What should be represented (structure, behaviour)? Informal representations of design, examples of design notations. Formal representation of design. Domain specific architecture descriptions. Role of standards, reference architectures. Design documentation.

Design Plans/Arch (9h)

Review of small/medium scale plans (data structures, programming language structures, concurrency). Plans/architectures for common types of software systems (translators, embedded, real-time, user interface).

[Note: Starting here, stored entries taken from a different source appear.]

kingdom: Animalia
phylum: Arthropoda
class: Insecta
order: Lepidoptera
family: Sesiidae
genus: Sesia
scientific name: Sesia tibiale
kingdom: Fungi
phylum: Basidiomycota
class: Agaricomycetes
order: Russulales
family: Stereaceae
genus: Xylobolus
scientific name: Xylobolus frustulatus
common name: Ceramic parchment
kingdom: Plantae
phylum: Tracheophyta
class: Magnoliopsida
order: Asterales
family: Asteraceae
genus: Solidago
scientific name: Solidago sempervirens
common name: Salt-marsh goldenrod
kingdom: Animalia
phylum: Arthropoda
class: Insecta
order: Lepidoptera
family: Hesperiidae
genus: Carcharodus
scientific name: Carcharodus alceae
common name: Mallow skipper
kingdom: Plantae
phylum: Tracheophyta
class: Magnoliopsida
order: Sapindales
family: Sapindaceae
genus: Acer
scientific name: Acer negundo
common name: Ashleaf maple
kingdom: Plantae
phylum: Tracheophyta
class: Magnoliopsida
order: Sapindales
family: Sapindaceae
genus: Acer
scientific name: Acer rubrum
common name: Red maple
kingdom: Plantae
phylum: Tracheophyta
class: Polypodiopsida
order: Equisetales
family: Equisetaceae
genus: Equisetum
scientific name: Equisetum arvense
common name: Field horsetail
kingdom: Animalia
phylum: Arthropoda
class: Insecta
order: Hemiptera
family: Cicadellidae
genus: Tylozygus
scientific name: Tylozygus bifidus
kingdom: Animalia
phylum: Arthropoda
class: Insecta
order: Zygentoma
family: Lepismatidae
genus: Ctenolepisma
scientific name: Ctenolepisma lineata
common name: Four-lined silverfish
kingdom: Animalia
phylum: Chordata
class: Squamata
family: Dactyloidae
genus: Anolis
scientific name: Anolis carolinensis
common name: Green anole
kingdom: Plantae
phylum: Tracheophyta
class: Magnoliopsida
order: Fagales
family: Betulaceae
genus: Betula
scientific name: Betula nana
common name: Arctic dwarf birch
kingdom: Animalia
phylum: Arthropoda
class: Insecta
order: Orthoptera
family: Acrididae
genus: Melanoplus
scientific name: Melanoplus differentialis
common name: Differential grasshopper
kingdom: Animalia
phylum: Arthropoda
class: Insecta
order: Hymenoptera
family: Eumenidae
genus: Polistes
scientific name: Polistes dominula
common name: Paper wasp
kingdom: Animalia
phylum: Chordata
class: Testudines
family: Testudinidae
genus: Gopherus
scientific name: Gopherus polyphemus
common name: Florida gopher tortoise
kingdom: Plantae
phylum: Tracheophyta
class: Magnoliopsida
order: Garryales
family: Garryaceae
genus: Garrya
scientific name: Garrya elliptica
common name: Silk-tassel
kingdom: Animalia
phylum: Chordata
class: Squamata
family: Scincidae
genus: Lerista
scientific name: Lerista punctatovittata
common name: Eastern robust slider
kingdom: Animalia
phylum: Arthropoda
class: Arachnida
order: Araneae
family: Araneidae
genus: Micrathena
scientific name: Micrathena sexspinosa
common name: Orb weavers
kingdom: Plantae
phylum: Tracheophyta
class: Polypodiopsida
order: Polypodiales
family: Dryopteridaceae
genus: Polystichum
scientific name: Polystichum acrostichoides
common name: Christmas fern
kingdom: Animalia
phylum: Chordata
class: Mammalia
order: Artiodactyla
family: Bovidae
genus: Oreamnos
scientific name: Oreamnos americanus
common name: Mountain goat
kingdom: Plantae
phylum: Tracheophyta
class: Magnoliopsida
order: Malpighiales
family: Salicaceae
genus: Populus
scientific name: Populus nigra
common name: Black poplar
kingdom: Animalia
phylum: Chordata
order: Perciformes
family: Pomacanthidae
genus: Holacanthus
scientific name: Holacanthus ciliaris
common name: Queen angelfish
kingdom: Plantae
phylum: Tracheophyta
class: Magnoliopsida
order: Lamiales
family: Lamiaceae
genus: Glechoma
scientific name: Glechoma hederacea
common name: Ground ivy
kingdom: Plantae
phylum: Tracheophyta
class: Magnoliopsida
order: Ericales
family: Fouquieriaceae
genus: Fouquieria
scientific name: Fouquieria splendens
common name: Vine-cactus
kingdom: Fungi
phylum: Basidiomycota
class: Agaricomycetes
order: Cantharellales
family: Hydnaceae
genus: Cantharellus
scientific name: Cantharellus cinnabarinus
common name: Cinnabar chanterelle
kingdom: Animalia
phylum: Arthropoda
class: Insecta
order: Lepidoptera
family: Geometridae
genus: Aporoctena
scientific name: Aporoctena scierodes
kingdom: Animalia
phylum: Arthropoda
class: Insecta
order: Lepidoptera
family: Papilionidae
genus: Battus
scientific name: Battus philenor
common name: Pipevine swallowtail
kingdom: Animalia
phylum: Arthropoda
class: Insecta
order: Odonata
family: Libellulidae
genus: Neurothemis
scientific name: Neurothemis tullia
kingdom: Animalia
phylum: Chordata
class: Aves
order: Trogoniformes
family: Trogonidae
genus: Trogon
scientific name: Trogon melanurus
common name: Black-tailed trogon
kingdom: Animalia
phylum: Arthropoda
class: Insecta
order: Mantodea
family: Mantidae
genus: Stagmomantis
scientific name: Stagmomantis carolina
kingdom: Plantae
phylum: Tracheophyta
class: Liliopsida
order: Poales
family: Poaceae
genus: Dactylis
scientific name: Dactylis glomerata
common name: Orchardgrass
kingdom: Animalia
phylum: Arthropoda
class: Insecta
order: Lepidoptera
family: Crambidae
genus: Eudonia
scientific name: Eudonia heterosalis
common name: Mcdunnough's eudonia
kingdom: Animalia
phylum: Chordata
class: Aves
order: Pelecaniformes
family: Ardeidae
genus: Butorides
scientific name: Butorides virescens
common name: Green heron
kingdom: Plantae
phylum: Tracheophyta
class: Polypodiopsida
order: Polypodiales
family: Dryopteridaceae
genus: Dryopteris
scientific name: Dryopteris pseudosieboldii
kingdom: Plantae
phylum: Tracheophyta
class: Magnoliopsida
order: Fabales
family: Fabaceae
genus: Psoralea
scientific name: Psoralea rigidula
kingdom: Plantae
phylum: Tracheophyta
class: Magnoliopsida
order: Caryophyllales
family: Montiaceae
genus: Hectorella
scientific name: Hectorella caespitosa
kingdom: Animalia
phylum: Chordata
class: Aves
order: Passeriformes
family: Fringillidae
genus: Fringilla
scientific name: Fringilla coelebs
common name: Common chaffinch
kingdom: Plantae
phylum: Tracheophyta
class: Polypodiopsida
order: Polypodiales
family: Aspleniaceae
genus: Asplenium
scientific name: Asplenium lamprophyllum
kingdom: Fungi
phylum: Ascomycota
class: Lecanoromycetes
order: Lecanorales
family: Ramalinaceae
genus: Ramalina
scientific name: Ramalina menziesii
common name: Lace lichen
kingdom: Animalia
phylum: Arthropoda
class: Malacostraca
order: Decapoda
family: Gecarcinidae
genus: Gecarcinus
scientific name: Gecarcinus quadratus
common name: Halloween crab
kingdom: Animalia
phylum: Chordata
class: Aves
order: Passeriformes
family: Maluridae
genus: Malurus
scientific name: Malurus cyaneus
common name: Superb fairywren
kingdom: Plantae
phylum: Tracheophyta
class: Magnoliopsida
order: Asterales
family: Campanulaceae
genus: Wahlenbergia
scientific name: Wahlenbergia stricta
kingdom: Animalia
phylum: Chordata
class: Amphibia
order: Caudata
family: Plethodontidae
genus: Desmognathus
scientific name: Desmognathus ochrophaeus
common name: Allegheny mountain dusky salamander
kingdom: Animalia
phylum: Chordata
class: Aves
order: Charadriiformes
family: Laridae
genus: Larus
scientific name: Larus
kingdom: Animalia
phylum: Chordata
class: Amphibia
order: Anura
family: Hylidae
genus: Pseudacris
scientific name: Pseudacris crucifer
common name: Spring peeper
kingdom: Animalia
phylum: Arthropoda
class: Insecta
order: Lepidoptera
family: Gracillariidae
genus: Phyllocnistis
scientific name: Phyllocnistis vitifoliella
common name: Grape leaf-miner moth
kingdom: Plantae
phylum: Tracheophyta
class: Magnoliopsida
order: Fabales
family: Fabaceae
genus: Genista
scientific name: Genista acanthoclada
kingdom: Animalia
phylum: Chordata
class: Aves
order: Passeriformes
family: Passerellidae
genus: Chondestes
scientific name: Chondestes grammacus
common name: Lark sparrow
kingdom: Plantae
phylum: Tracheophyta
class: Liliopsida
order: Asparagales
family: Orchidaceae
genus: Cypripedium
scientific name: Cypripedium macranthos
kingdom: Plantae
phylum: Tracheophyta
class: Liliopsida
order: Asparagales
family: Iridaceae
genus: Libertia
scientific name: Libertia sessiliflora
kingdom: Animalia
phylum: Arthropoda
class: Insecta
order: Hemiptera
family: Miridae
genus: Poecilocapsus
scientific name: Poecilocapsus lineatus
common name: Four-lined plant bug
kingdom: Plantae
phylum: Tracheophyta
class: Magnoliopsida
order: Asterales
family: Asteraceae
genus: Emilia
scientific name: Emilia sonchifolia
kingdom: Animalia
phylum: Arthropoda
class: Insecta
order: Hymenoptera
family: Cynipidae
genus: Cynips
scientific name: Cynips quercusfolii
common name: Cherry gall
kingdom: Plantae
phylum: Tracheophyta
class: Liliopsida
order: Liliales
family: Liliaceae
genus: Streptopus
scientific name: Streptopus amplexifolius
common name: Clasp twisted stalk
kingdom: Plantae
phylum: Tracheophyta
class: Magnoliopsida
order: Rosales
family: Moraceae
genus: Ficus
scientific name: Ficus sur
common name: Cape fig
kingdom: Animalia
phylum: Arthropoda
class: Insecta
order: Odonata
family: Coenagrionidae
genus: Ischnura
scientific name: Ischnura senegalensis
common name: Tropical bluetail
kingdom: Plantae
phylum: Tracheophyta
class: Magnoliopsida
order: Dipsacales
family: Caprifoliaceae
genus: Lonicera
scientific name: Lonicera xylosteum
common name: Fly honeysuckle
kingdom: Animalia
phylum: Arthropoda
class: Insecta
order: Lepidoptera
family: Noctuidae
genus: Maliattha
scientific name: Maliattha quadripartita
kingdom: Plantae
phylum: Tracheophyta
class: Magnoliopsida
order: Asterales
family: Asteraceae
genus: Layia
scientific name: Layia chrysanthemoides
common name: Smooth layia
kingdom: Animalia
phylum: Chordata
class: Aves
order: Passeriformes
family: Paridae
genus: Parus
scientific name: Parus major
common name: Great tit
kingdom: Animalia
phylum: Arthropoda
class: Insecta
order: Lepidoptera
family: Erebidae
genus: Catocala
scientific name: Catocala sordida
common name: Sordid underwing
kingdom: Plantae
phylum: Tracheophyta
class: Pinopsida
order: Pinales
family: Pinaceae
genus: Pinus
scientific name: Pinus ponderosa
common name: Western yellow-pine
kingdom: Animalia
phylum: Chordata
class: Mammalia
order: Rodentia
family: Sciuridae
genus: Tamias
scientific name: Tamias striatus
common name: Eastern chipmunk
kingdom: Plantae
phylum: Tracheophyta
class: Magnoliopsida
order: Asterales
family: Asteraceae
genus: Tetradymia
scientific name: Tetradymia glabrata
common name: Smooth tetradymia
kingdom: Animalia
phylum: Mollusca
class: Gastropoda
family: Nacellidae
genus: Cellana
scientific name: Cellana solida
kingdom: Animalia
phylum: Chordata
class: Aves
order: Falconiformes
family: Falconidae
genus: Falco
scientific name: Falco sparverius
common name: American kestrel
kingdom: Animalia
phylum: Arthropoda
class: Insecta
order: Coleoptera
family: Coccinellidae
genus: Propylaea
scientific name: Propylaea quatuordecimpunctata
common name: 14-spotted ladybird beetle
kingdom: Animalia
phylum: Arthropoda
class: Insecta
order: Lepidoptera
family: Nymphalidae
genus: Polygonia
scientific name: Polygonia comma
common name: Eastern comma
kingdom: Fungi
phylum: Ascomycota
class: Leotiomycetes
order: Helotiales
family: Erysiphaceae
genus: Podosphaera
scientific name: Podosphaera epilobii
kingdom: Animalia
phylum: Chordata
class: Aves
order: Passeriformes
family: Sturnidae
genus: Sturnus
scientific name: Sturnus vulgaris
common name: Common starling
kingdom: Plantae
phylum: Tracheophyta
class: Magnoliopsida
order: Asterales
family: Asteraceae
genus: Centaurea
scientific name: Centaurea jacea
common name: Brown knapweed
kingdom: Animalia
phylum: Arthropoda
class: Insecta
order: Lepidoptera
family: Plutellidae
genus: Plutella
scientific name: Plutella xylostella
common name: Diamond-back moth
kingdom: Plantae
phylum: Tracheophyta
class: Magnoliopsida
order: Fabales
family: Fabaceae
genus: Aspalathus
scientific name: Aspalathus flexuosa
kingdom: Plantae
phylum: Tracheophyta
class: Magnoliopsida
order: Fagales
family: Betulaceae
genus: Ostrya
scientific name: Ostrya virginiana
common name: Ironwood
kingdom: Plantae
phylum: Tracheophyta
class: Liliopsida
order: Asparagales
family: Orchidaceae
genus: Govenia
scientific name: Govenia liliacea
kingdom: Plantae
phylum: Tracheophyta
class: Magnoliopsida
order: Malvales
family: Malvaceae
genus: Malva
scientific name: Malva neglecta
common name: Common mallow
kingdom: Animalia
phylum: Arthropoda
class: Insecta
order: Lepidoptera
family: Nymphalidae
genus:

Design Strategies and Methods (6h)

Design strategies. Selected methods: object modelling technique, structured design, real-time, user interfaces. Methods for design with off-the-shelf components.

Design Assessment (3h)

Assessment dimensions and factors affecting their relative importance. Design tradeoffs. Evolvability/understandability criteria. Design complexity metrics. Assessment strategies (analytical, simulation, rapid prototyping), example: response time/throughput estimation.

Design Verification (3h)

Design reviews, scenarios and test cases, testing of executable design representations. Verification of properties.

Policiestop

Academic Integrity

  • In order to maintain a culture of academic integrity, members of the University of Waterloo community are expected to promote honesty, trust, fairness, respect and responsibility. [See the academic integrity site for more information.]

Grievance

  • A student who believes that a decision affecting some aspect of his/her university life has been unfair or unreasonable may have grounds for initiating a grievance. Read Policy 70, Student Petitions and Grievances, Section 4.
  • When in doubt please be certain to contact the department’s administrative assistant who will provide further assistance.

Discipline

  • A student is expected to know what constitutes academic integrity to avoid committing an academic offence, and to take responsibility for his/her actions.
  • A student who is unsure whether an action constitutes an offence, or who needs help in learning how to avoid offences (e.g., plagiarism, cheating) or about “rules” for group work/collaboration should seek guidance from the course instructor, academic advisor, or the undergraduate Associate Dean.
  • For information on categories of offences and types of penalties, students should refer to Policy 71, Student Discipline.
  • For typical penalties check Guidelines for the Assessment of Penalties.

Appeals

  • A decision made or penalty imposed under Policy 70 (Student Petitions and Grievances) (other than a petition) or Policy 71 (Student Discipline) may be appealed if there is a ground.
  • A student who believes he/she has a ground for an appeal should refer to Policy 72 (Student Appeals).